Guide de l'interrogation orale
LES PNEUMATIQUES
Vérifications techniques :
Le candidat doit savoir contrôler sur les pneumatiques que les sculptures sont apparentes. Il doit savoir indiquer l'emplacement d'un témoin d'usure en s'aidant des repères sur le flanc (mention " TWI ", etc.).
Il doit savoir vérifier également le bon état des flancs extérieurs (ni hernie, ni déchirure), indiquer chaque valve de gonflage et contrôler visuellement qu'il n'y a pas d'anomalie au niveau du gonflage des pneumatiques.
Enfin il doit pouvoir s'assurer de la présence de la roue de secours (ou de la bombe anticrevaison) à son emplacement, ainsi que de celle du lot de bord (clé de roue, cric).
Interrogation orale :
Utilité d'avoir des pneumatiques en bon état
> la tenue de route (complémentarité avec la suspension)
Les pneumatiques assurent la liaison entre la voiture et la route. Ils transmettent les accélérations, les freinages, et les modifications de trajectoire (efforts latéraux sur la structure). Ils comportent des sculptures sur la bande de roulement, afin d'obtenir une bonne adhérence notamment sur route mouillée (évacuation de l'eau).
Les suspensions sont composées, en général, d'un ressort et d'un amortisseur et leur rôle est de maintenir les pneumatiques en contact avec le sol.
Une usure importante de la bande de roulement ou anormale du pneumatique (en raison d'un défaut de parallélisme par exemple) et/ou un mauvais état des suspensions entraînent une dégradation de la tenue de route (risque de perdre le contrôle de la voiture) et du freinage (distance d'arrêt plus longue).
> les risques d'échauffement et d'éclatement
Un pneumatique présentant une déchirure ou une hernie sur le flanc et/ou mal gonflé, présente des risques importants d'échauffement, qui peut entraîner son éclatement. Dans cette situation, le conducteur ne peut plus diriger son véhicule.
> l'aquaplanage
Les sculptures des pneumatiques servent à évacuer l'eau quand on circule sur une chaussée mouillée. Elles doivent être apparentes. La réglementation impose une profondeur minimale des rainures de 1,6 millimètre.

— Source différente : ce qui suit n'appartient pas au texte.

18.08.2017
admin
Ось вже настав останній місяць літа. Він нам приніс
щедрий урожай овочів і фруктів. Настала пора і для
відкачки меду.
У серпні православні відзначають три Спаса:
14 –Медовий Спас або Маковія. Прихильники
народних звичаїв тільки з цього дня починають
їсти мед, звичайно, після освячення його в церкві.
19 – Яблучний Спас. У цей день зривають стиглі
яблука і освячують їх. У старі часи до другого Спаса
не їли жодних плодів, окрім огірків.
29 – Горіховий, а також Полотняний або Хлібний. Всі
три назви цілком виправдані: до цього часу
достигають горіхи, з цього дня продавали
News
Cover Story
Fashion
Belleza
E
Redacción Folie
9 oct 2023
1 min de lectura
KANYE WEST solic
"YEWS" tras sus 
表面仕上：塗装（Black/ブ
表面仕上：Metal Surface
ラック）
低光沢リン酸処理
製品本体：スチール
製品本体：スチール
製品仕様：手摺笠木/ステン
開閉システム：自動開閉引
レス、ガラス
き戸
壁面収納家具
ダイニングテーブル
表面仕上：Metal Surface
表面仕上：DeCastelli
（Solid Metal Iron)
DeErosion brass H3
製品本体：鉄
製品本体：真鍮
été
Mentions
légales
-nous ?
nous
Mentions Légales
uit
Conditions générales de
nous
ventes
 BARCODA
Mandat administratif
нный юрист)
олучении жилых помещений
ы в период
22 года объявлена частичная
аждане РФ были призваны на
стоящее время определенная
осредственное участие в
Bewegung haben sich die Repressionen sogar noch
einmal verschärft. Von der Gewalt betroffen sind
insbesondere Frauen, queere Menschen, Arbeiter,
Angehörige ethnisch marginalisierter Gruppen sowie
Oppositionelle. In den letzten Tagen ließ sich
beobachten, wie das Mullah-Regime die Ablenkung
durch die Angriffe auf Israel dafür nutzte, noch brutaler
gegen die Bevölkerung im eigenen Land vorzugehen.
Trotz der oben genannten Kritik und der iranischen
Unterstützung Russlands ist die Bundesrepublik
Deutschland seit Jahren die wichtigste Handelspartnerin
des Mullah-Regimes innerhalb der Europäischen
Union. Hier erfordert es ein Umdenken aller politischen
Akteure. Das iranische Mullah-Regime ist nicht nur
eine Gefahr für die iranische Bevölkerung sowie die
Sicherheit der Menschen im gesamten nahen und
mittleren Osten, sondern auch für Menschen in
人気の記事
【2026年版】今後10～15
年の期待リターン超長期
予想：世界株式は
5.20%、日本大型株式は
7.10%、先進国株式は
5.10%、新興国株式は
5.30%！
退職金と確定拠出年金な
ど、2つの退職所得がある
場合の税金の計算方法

A vitesse élevée, avec des sculptures usées et sur chaussée très détrempée, une pellicule d'eau peut se former entre la route et les pneumatiques, qui perdent alors toute adhérence. Il n'est plus possible, dans ces conditions, de conserver une action efficace sur la direction.
> la consommation de carburant
Si les pneumatiques ne sont pas assez gonflés, ou s'ils n'ont pas la même pression sur un même essieu, ils offrent une plus grande résistance à l'avancement, d'où une plus grande consommation. Il est important, par ailleurs, de vérifier périodiquement le gonflage de la roue de secours.
> la pression à froid ou à chaud
La pression des pneumatiques se mesure avec un manomètre de façon périodique Cette vérification s'effectue à froid. La notice du constructeur indique deux pressions : l'une pour des conditions normales d'utilisation, l'autre supérieure de 200 à 300 grammes, pour circuler avec le véhicule chargé ou sur autoroute.
Changement d'une roue
> les précautions à prendre
Il faut essayer de dégager au maximum la voiture de la chaussée et allumer le signal de détresse. Le choix de l'emplacement doit être guidé par la recherche d'un sol stable et plat. Le conducteur doit rester vigilant par rapport aux autres véhicules pouvant circuler sur la chaussée.
> l'ordre des opérations à réaliser
Immobiliser la voiture (frein à main serré, 1ère vitesse enclenchée).
Sortir la notice du constructeur (éventuellement), la roue de secours, le cric et la manivelle.
Retirer l'enjoliveur et débloquer les écrous de roues avec la manivelle.
Placer le cric à l'emplacement prévu (notice).
Lever la voiture.
Enlever les écrous de roues.
Dégager la roue.
Placer la roue de secours et revisser les écrous de roues.
Descendre le cric.
Bloquer les écrous de roues à la manivelle et remettre en place l'enjoliveur.
Faire réparer la roue, de manière à la remettre en place rapidement (conserver sur un même essieu des pneumatiques ayant le même niveau d'usure).